To do -
Whenever a line below holds the word "pixels", count it; please give only the final number.

* * *

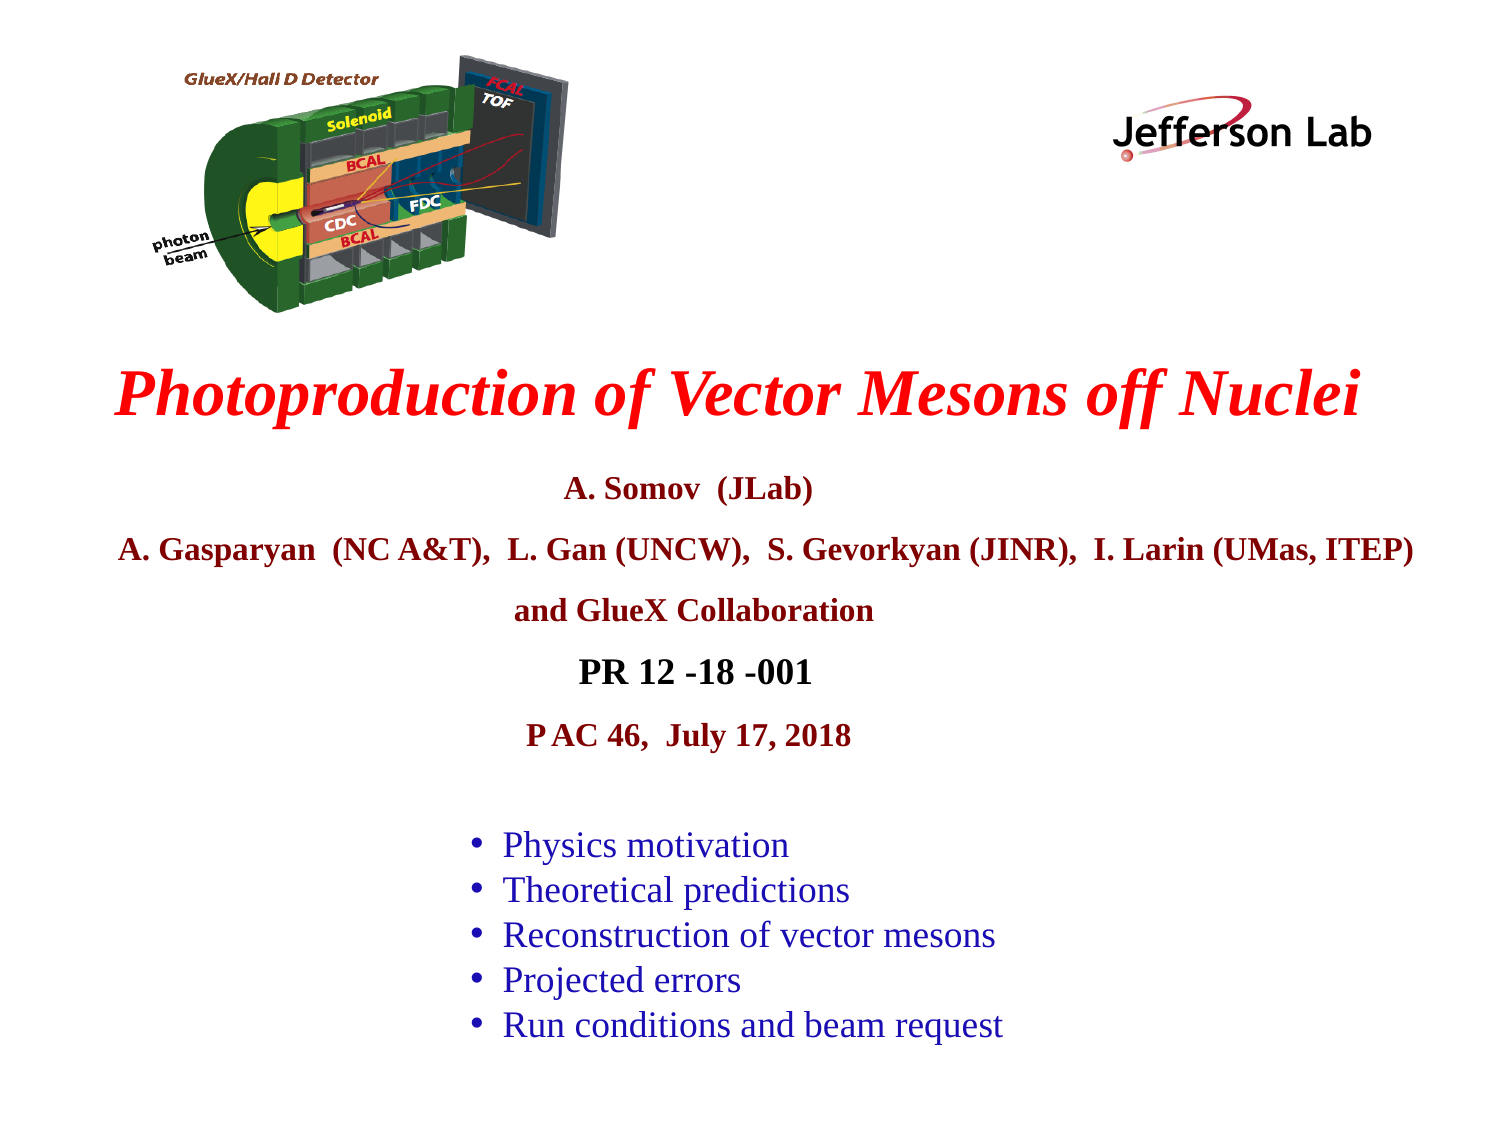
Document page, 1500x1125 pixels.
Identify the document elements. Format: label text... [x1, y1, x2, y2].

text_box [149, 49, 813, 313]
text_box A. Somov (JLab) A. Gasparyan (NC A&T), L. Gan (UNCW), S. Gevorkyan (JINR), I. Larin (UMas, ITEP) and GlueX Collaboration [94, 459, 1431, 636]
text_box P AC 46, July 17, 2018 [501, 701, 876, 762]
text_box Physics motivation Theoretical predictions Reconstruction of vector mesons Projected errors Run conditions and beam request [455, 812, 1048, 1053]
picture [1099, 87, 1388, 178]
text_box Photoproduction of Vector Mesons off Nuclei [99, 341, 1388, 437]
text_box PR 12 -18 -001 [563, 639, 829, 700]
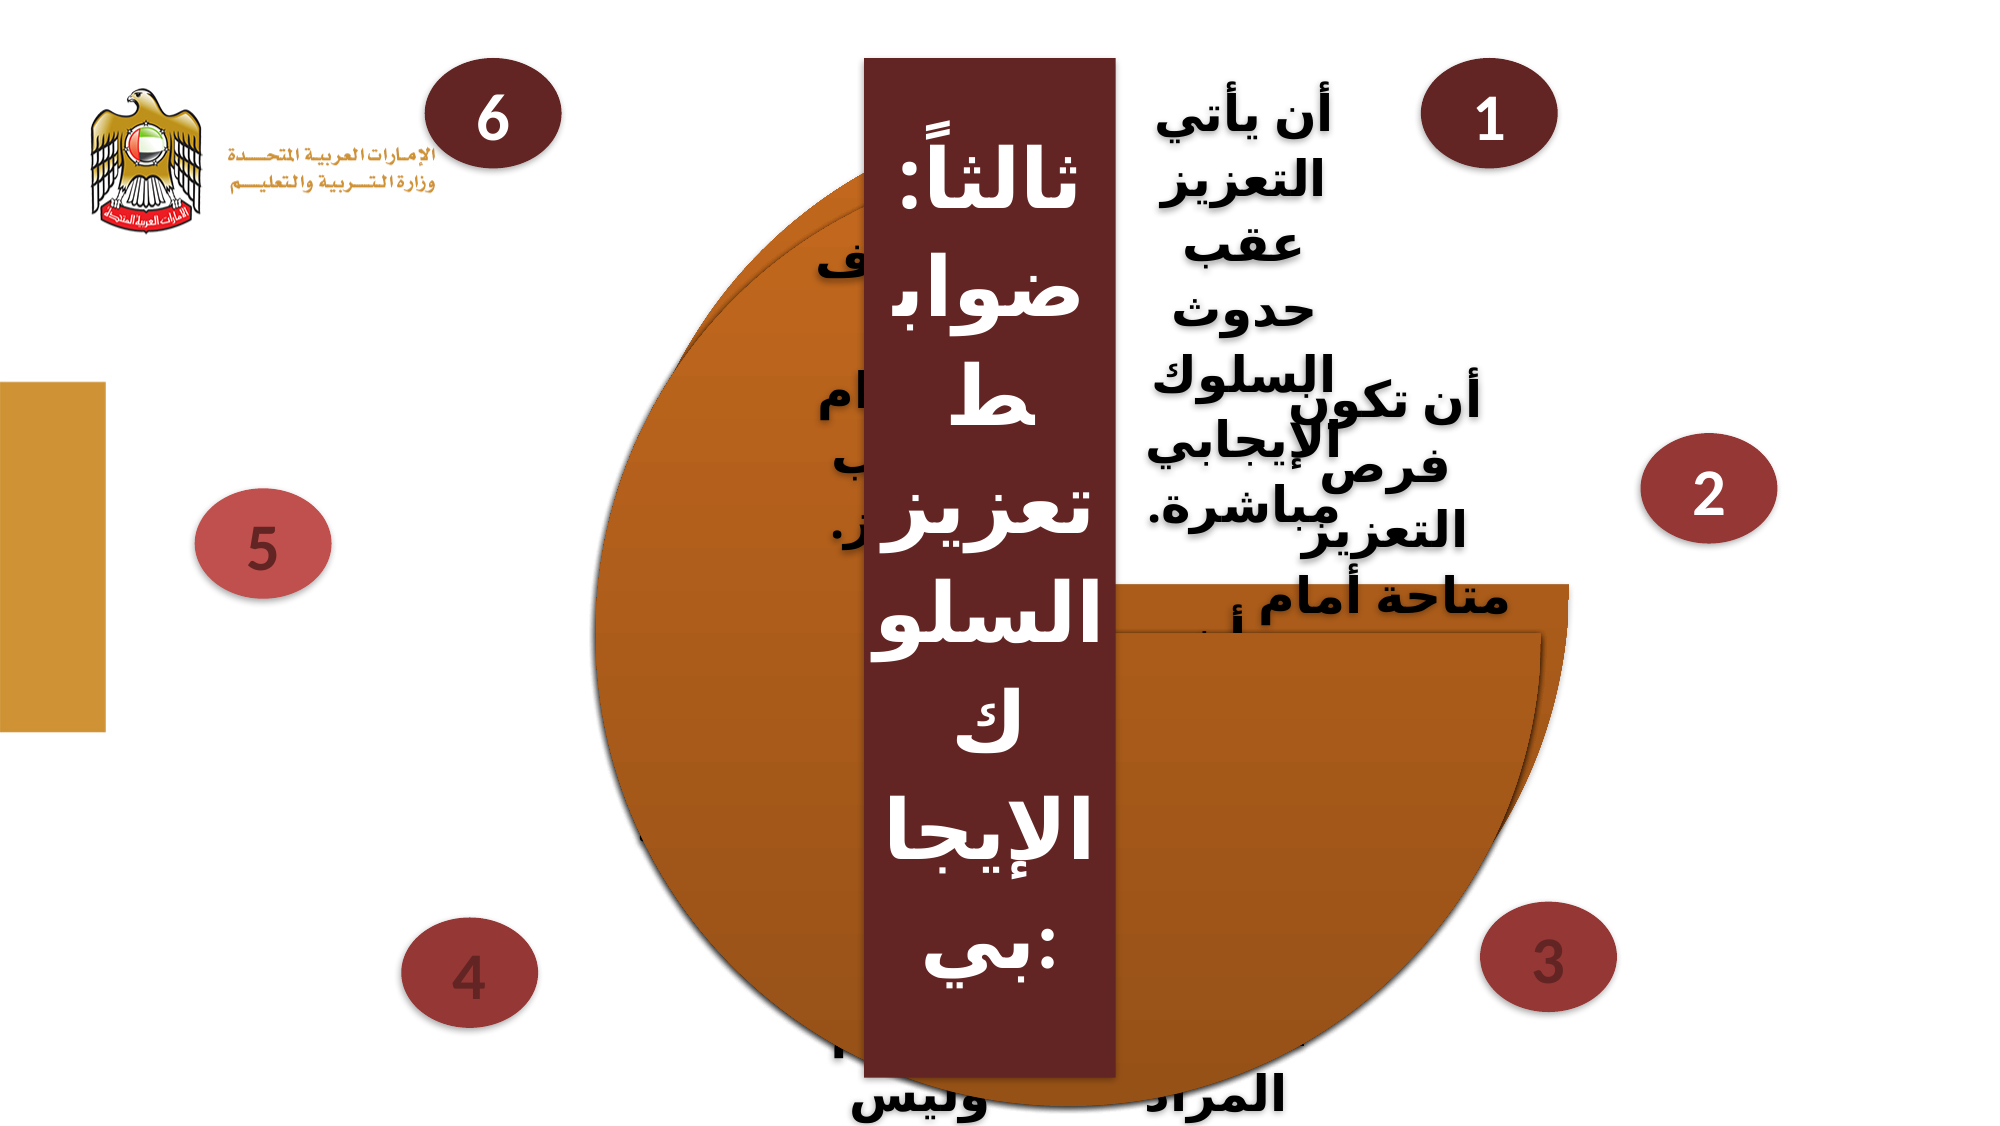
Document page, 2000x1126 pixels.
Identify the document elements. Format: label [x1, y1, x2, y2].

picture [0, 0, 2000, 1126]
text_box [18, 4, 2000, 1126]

* * *

Exercise answer -
2